**About this exercise:** Collect every line from the material below that contains the string "playoff" and list each one in full.

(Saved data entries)
_ _ _ _

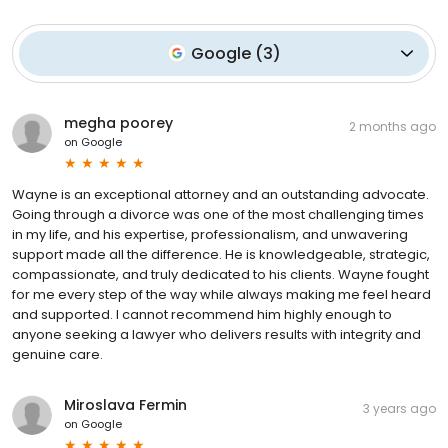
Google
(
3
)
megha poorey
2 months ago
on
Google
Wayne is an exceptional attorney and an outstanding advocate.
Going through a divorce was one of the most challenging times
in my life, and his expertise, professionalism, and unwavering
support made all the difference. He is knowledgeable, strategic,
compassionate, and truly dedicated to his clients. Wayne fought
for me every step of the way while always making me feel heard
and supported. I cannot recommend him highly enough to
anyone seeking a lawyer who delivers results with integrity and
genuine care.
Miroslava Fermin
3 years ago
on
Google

_ _ _ _

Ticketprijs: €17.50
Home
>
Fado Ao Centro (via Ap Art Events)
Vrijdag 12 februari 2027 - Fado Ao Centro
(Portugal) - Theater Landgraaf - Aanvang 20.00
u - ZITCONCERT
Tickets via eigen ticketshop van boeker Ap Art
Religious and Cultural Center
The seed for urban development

_ _ _ _

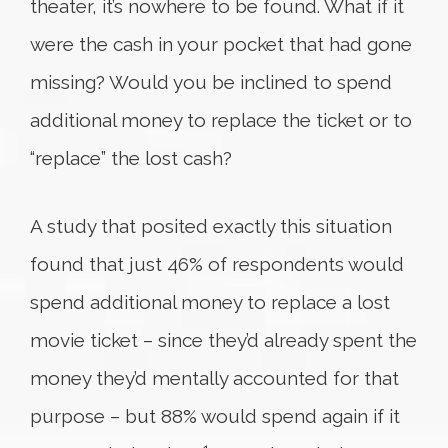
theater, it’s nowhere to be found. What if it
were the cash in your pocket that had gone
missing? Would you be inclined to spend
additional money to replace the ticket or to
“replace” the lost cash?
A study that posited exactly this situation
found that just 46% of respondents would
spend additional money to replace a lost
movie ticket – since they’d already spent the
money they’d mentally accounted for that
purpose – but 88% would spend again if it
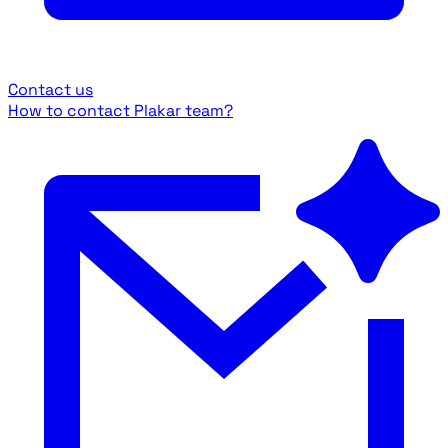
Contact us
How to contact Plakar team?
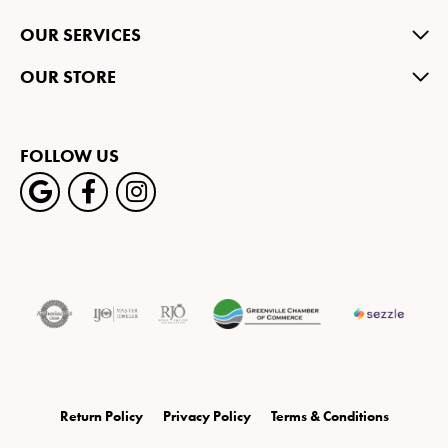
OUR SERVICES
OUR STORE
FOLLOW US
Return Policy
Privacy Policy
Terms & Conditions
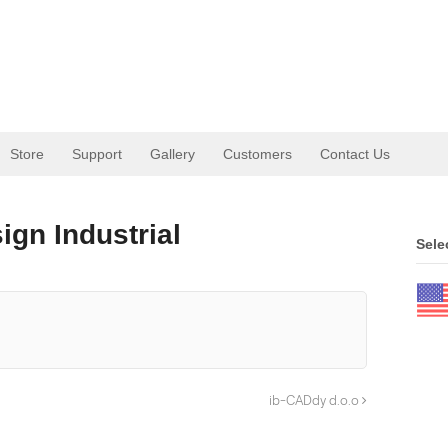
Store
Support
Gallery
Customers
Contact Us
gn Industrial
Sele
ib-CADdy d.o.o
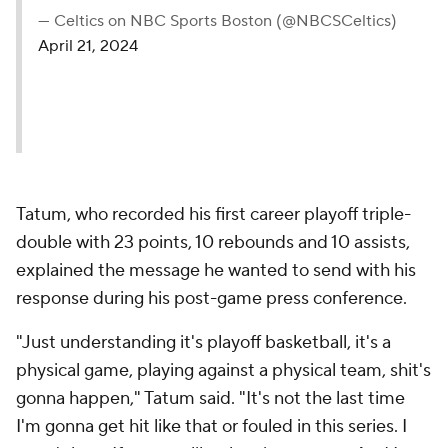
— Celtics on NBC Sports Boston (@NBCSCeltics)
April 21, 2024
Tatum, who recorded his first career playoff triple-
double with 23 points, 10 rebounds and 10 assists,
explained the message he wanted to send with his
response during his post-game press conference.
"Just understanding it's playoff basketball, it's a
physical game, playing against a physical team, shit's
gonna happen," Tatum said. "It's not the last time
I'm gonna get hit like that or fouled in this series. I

_ _ _ _

**Solution to this problem:**
Tatum, who recorded his first career playoff triple-
"Just understanding it's playoff basketball, it's a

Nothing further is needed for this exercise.